Mine de Rien

Mine de Rien

Mine de Rien est une sorte de journal intime ou de petite chronique décousue d'un vieux crayon à papier, original, sensible et loquace. Celui-ci relate avec humour les événements heureux et malheureux qui arrivent à sa Maîtresse (entendez par-là sa patronne) alors en pleine séparation Il se laissera toucher par la détresse de son amie et mènera en parallèle avec elle, tout un chemin de conversion…

Au-delà de la polémique du bien-fondé d'un divorce ou d'une non-validité de mariage religieux (souvent mal comprise), ce livre veut témoigner de l'importance du pardon au cœur des plus grandes blessures.
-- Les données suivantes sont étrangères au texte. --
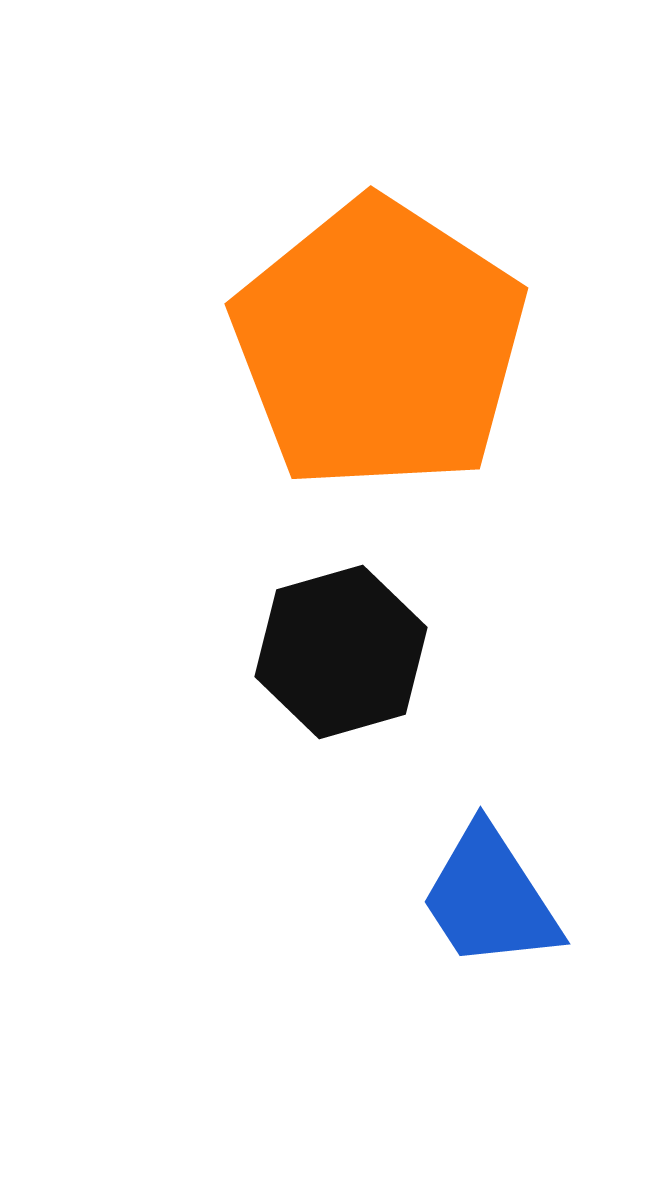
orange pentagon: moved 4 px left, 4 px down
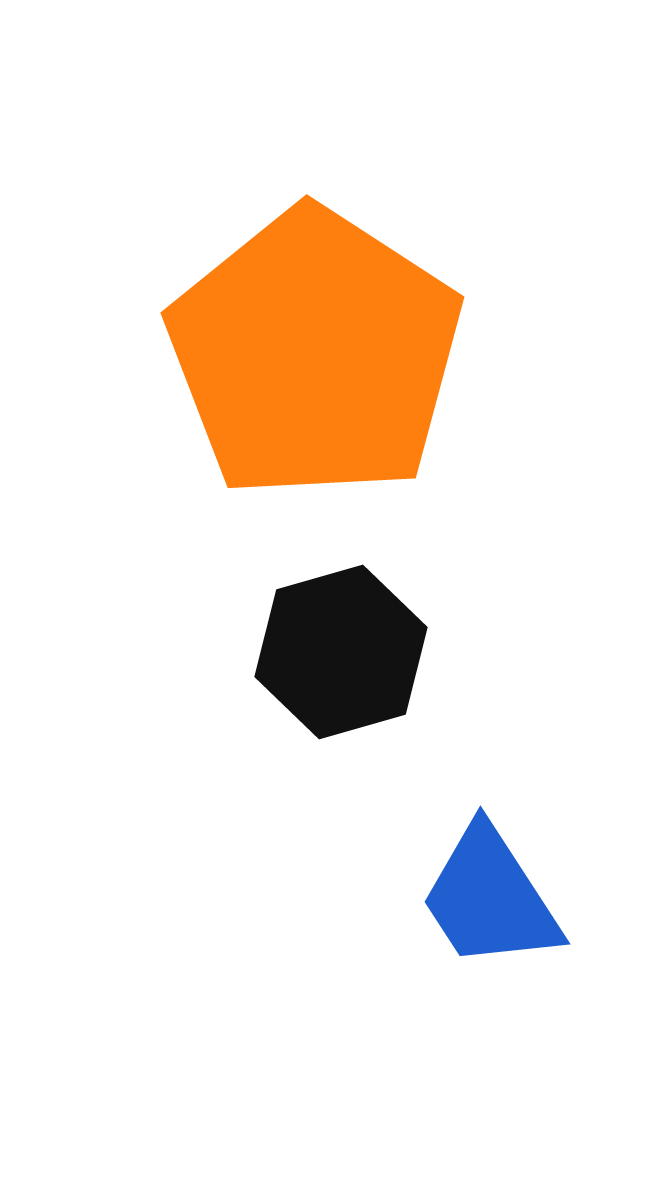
orange pentagon: moved 64 px left, 9 px down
Je suis vieux, poussiéreux, je sens terriblement le sapin… et je n'en suis toujours qu'à la première lettre de l'alphabet de mon dictionnaire jauni. Je suis un passionné pétri de A, transpirant de A, souvent dégoulinant. Les mots alpha et amour m'ont donné toute ma vie une soif de rivière asséchée ou de navire échoué, une de ces soifs qu'on ne ressent qu'au désert du A. Ne vous inquiétez pas, le docteur m'a certifié que je n'étais pas diabétique. Non, je suis juste éthique… et cela donne la pépie aussi… Une maladie de plus en plus rare, à ce qu'il paraît…
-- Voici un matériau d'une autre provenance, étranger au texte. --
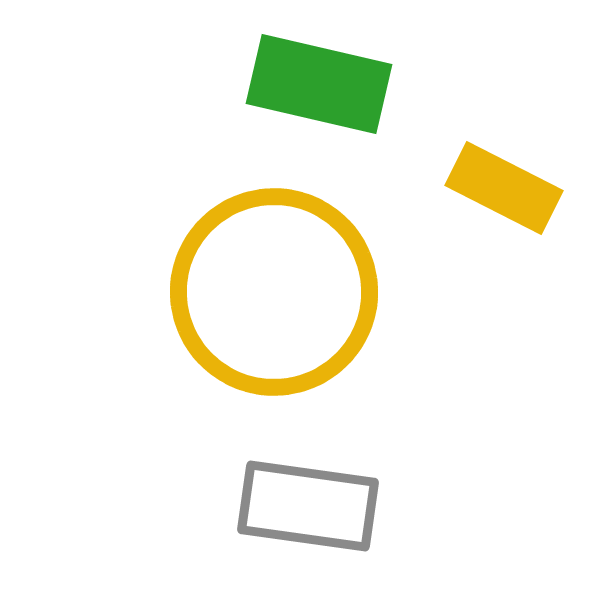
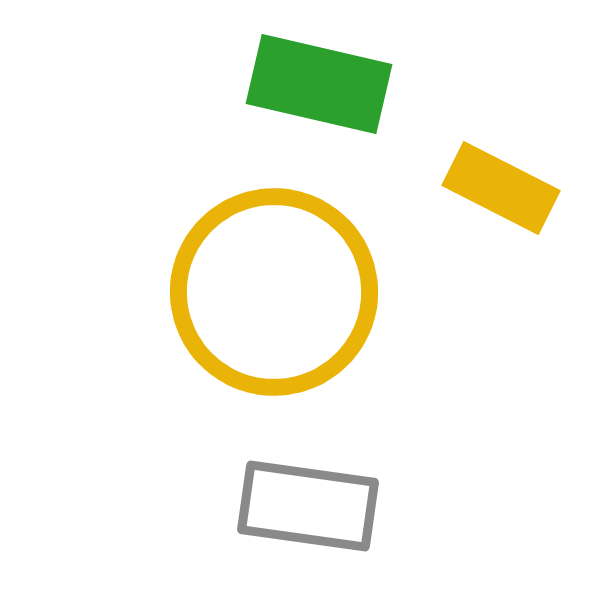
yellow rectangle: moved 3 px left
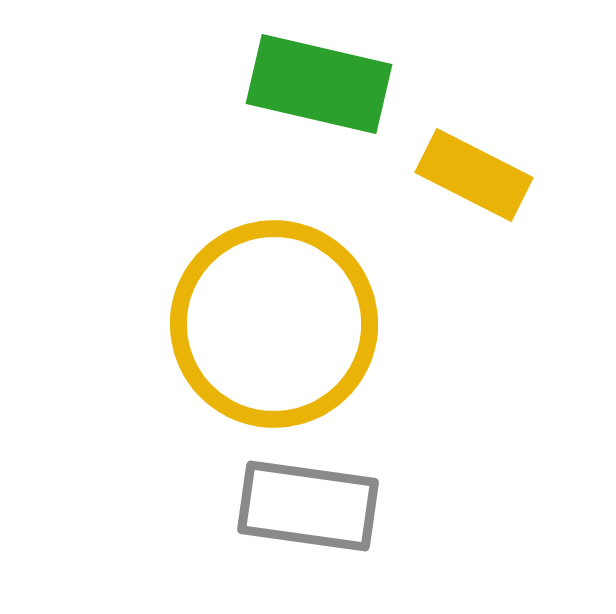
yellow rectangle: moved 27 px left, 13 px up
yellow circle: moved 32 px down
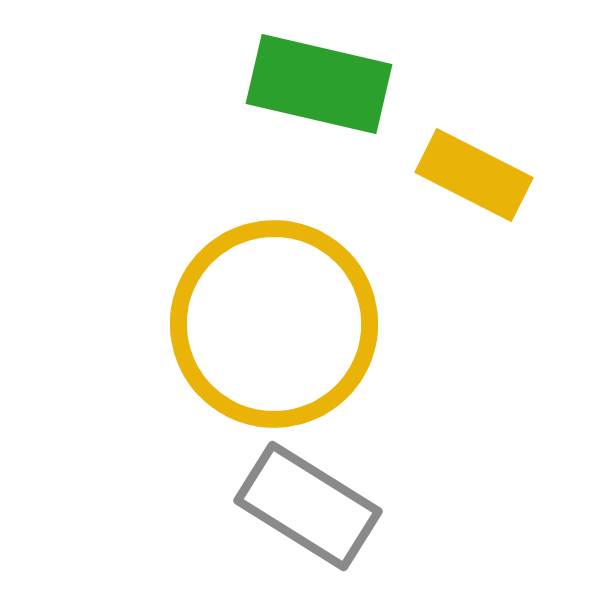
gray rectangle: rotated 24 degrees clockwise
Je creuse tout le temps ! C'est éreintant ! Je n'aurais jamais dû goûter au dictionnaire. Il a fait de moi une sorte de nomade volontaire aux travaux forcés, un forcené de la cervelle. Je creuse, oui, je creuse inlassablement… Et j'ai trop souvent la vilaine impression que mes pensées deviennent fosses… A force de cogiter, chicoter, ressasser, ruminer, turlupiner, tarabuster et tarabiscoter et taratata, j'ai attrapé des biscotos costauds au cerveau. Je suis un accro du culturisme cérébral. Mais je n'ai toujours pas trouvé de réponse à mes questions essentielles et ma soif est de plus en plus ardente. J'en crève. Le désert du A me semble sans fin…Il faut que je fasse vite. A voir ma taille physique, je sais bien que je n'en ai plus pour très longtemps. Je diminue chaque jour, un peu comme le soleil qui darde désespérément ses derniers rayons sur les glaces rosies du pôle avant l'interminable hiver. Sauf que moi, je n'ai jamais brillé… Crayon, je suis d'accord de finir rongé, je me suis fait une raison, mais alors par une noble soif, une soif tout emplie de vérité et de beauté. J'aimerais tellement grandir encore… réellement… Parce que vieillir en grandissant, ça ne fait plus peur… Je souhaiterais mourir grand… "Arrête de fumer le lichen, m'ont dit les copains Riment-à-rien, un crayon ça meurt précisément quand ça devient trop petit et que ça n'a plus rien à donner.". Je m'en fiche, je veux mourir grand quand même. Le pire, ce serait de finir comme une feuille de papier vierge… plate, vide, muette, stérile. Car moi, j'ai l'étoffe d'un sapin, peut-être même d'un mélèze ! Je suis fait pour les hauteurs, là où la tête peut goûter le bleu du ciel et se rire des nuages ! Il me faut du relief, de la perspective, du brut, du vrai. Les tempêtes cruelles de la montagne ne me font pas peur, elles vérifient la profondeur de mes racines. Oui ! Je veux prendre de la belle altitude. Tant pis si je deviens tout tordu et tout tourmenté à force de lutter contre les intempéries de l'existence ! En me voyant, au moins, on dira : "Il s'est bien battu…".